Preparing Your Foster Children to Go Back to School
Some effective tips that will help you prepare your foster child for school
The long vacation in the year can make your child out of his or her daily, school-going routine. The child gets used to wake up late due to sleeping late in the holidays and may take some time getting back to the school routine after the holidays. The child may also be lethargic in the morning to go to school and similar to any kind of change, it will take some time for him or her adjust. This article provides some effective and handy tips which will help you as a foster parent to prepare your child for a new school year.
Read the complete article to learn these tips!

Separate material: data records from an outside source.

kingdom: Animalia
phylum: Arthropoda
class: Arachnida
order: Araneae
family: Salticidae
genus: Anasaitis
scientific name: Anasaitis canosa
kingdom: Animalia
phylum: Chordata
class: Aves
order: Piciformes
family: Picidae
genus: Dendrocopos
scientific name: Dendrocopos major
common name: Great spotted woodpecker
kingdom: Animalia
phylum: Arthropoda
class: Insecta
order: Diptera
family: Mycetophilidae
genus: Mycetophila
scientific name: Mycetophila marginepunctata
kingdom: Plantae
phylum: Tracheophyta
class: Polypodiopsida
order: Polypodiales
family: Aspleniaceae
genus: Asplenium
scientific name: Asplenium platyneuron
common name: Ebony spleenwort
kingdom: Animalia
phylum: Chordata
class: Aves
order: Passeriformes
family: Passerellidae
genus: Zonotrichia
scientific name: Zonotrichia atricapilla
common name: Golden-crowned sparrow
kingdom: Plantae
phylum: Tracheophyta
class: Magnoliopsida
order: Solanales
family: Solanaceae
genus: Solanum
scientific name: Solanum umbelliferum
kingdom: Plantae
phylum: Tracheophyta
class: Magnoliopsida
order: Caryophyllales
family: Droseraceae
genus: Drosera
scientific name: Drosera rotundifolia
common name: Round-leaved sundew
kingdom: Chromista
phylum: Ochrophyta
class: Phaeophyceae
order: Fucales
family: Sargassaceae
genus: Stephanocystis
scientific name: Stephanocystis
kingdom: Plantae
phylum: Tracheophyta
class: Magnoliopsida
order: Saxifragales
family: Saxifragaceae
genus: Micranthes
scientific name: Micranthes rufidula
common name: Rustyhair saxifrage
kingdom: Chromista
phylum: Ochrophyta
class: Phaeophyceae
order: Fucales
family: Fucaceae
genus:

Back to School for Foster Children – Build Excitement
In addition to attending class and doing homework, the school year will bring chances for fun and exciting moments. Talk to your child in care about the many opportunities that will be available to him. It would help to do research on the school and learn the activities that interest him. If he loves music, try to get him excited about and involved in band, chorus or glee club. If he loves sports, encourage him to try out for basketball, football, tennis or any other athletic team available at the school. Explain the reward gained when he is a part of a team – not to mention how great it can look when he applies for college in the future.
Back to School for Foster Children – Revive Sleep Routine
For your child in care, there will be no more sleeping without alarms during weekdays for a good while. It may take some time, but sending him to bed early is your best bet for a productive day. It is generally known that getting the right amount of rest each night can give the body what it needs to function properly. Determine the best time your child in care should go to bed for a guaranteed good night’s rest, and stick to it – and, if there is a monster in the closet or under the bed, you’ll have to get rid of it immediately so there will be peaceful sleeping for all throughout the night.
Back to School for Foster Children – Get Involved
In addition to receiving progress reports, reach out to your child in care’s teacher to stay on top of how he is doing. He has been through some traumatic experiences; there could be many distractions he may be dealing with, so it’s in his best interest when you are aware of any hurdles he may need help overcoming.